Most of the “obvious” cases appear at the extremes – developed, well-known democracies get a high ranking, while obvious dictatorships mostly get a low ranking. Many of the countries that seem to be misplaced, however, appear to be either small and little talked about in the news or not especially well-known to students; see, for example, Ghana (which is ranked lower than it should be, if Freedom House is right) and Armenia (which is ranked higher than it should be, if Freedom House is right). Would this change if more people contributed to the ranking, especially people from a variety of countries around the world (I know this blog gets a small readership from a number of unlikely countries –could my kind readers send this link around to people who might be interested, e.g., students?). Here's a heatmap of the student-generated rankings (darker is more democratic):


The map seems reasonable enough to the naked eye. It seems that even a simple informal ranking exercise can be a reasonable approximation to a professional ranking (like that generated by Freedom House) if the people doing the ranking have some knowledge of the countries being compared, so I would expect that more people participating would probably move the informal ranking closer to Freedom House’s measure. (Maybe this is a most cost-effective method of generating a democracy index – “the people’s democracy index,” as it were). But it could also be the case that the ranking would diverge more from the Freedom House ranking as people from diverse countries participated, with different understandings of democracy. Perhaps global opinion about which countries count as most democratic would diverge sharply from the opinions of Freedom House’s expert coders. Or perhaps it would be affected by national biases – people from particular countries would have a tendency to rank it higher/lower than a more “objective” ranking would. It would be interesting to know – so it would be great if you could spread the word by sending  this link around!

(I have also wondered whether this method would work for generating “historic” data on democracy. But the obvious way of doing this would introduce many very unlikely or difficult comparisons– e.g., could we meaningfully compare democracy levels in 1964 Gambia vs. 1980 Angola using this method? – and the less obvious way would require one to set up a website for each distinct year).

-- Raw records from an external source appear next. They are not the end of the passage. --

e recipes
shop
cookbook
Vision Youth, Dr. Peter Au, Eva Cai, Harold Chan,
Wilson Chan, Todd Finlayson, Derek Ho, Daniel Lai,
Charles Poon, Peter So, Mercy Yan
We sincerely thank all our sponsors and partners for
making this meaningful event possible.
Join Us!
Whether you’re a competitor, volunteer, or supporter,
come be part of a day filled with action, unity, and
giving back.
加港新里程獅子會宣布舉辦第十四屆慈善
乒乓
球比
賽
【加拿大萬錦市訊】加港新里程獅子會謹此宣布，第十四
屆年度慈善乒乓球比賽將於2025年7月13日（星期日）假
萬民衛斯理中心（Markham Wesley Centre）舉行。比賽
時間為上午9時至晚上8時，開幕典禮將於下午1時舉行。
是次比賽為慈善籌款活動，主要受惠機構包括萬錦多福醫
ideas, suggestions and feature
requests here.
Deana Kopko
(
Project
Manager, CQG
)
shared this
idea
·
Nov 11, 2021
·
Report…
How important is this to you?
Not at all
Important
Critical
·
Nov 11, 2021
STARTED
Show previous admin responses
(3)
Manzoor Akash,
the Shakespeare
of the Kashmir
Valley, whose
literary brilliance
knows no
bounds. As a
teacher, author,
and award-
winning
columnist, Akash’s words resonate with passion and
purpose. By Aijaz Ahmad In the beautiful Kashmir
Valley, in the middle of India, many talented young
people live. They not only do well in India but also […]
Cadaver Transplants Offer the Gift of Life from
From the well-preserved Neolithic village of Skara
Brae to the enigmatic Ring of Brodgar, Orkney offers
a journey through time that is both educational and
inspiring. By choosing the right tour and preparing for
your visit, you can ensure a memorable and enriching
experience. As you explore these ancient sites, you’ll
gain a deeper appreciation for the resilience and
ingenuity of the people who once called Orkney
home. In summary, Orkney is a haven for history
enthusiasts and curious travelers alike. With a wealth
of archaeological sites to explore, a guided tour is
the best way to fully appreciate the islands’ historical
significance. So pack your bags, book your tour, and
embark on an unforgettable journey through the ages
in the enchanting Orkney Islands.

[1] Technically, an index of democracy and a regime classification are two different things. The Economist and Freedom House produce indexes of democracy/freedom – an aggregated measure of the degree of democracy in a given country at any particular point in time, ranging from 0 to 100. A regime classification instead takes regimes as types, and attempts to determine whether a given country should be categorized as one kind or another.